> THE TASK
Below are records that should be duplicated exactly, with no image retained.

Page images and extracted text
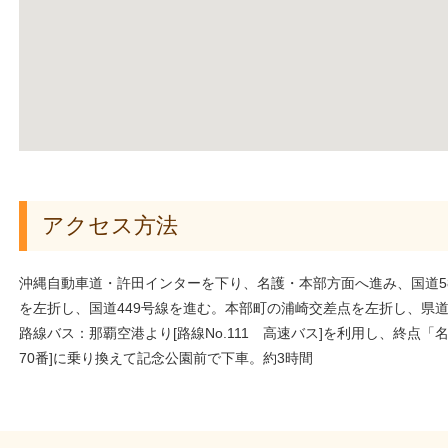
アクセス方法
沖縄自動車道・許田インターを下り、名護・本部方面へ進み、国道5
を左折し、国道449号線を進む。本部町の浦崎交差点を左折し、県道1
路線バス：那覇空港より[路線No.111 高速バス]を利用し、終点「
70番]に乗り換えて記念公園前で下車。約3時間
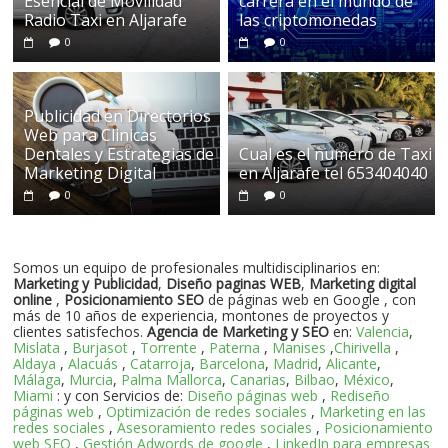
Esencial de Movilidad
carrera en el mundo de
Radio Taxi en Aljarafe
las criptomonedas
0
0
Publicidad en Directorios
Web para Clinicas
Dentales y Estrategias de
Cual es el numero de Taxi
Marketing Digital
en Aljarafe tel 653404040
0
0
Somos un equipo de profesionales multidisciplinarios en:
Marketing y Publicidad
,
Diseño paginas WEB
,
Marketing digital
online
,
Posicionamiento SEO
de páginas web en Google , con
más de 10 años de experiencia, montones de proyectos y
clientes satisfechos.
Agencia de Marketing y SEO
en:
Valencia
,
Mislata
,
Burjasot
,
Torrente
,
Paterna
,
Manises
,
Chirivella
,
Aldaya
,
Alacuás
,
Catarroja
,
Barcelona
,
Madrid
,
Alicante
,
Málaga
,
Murcia
,
Palma Mallorca
,
Canarias
,
Bilbao
,
México
,
Miami
: y con Servicios de:
Diseño páginas web
,
Rediseño
páginas web
,
Optimización de redes sociales
,
Marketing en las
redes sociales
,
Asesoramiento redes sociales
,
Posicionamiento
web SEO
,
Gestión Adwords de google
,
LinkedIn para empresas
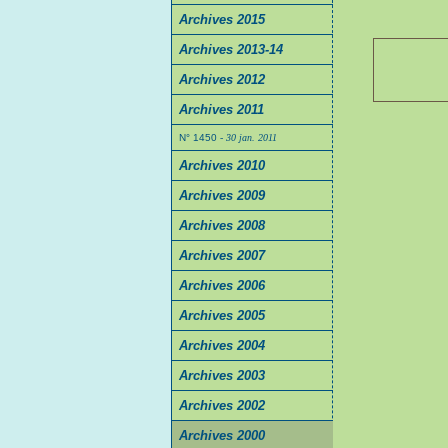
Archives 2015
Archives 2013-14
Archives 2012
Archives 2011
N° 1450
- 30 jan. 2011
Archives 2010
Archives 2009
Archives 2008
Archives 2007
Archives 2006
Archives 2005
Archives 2004
Archives 2003
Archives 2002
Archives 2000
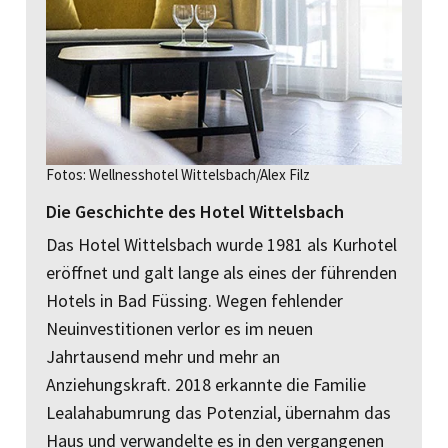
Fotos: Wellnesshotel Wittelsbach/Alex Filz
Die Geschichte des Hotel Wittelsbach
Das Hotel Wittelsbach wurde 1981 als Kurhotel
eröffnet und galt lange als eines der führenden
Hotels in Bad Füssing. Wegen fehlender
Neuinvestitionen verlor es im neuen
Jahrtausend mehr und mehr an
Anziehungskraft. 2018 erkannte die Familie
Lealahabumrung das Potenzial, übernahm das
Haus und verwandelte es in den vergangenen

> YOUR SOLUTION
アクセス方法
沖縄自動車道・許田インターを下り、名護・本部方面へ進み、国道5
を左折し、国道449号線を進む。本部町の浦崎交差点を左折し、県道1
路線バス：那覇空港より[路線No.111 高速バス]を利用し、終点「
70番]に乗り換えて記念公園前で下車。約3時間
Esencial de Movilidad
carrera en el mundo de
Radio Taxi en Aljarafe
las criptomonedas
0
0
Publicidad en Directorios
Web para Clinicas
Dentales y Estrategias de
Cual es el numero de Taxi
Marketing Digital
en Aljarafe tel 653404040
0
0
Somos un equipo de profesionales multidisciplinarios en:
Marketing y Publicidad
,
Diseño paginas WEB
,
Marketing digital
online
,
Posicionamiento SEO
de páginas web en Google , con
más de 10 años de experiencia, montones de proyectos y
clientes satisfechos.
Agencia de Marketing y SEO
en:
Valencia
,
Mislata
,
Burjasot
,
Torrente
,
Paterna
,
Manises
,
Chirivella
,
Aldaya
,
Alacuás
,
Catarroja
,
Barcelona
,
Madrid
,
Alicante
,
Málaga
,
Murcia
,
Palma Mallorca
,
Canarias
,
Bilbao
,
México
,
Miami
: y con Servicios de:
Diseño páginas web
,
Rediseño
páginas web
,
Optimización de redes sociales
,
Marketing en las
redes sociales
,
Asesoramiento redes sociales
,
Posicionamiento
web SEO
,
Gestión Adwords de google
,
LinkedIn para empresas
Archives 2015
Archives 2013-14
Archives 2012
Archives 2011
N° 1450
- 30 jan. 2011
Archives 2010
Archives 2009
Archives 2008
Archives 2007
Archives 2006
Archives 2005
Archives 2004
Archives 2003
Archives 2002
Archives 2000
Fotos: Wellnesshotel Wittelsbach/Alex Filz
Die Geschichte des Hotel Wittelsbach
Das Hotel Wittelsbach wurde 1981 als Kurhotel
eröffnet und galt lange als eines der führenden
Hotels in Bad Füssing. Wegen fehlender
Neuinvestitionen verlor es im neuen
Jahrtausend mehr und mehr an
Anziehungskraft. 2018 erkannte die Familie
Lealahabumrung das Potenzial, übernahm das
Haus und verwandelte es in den vergangenen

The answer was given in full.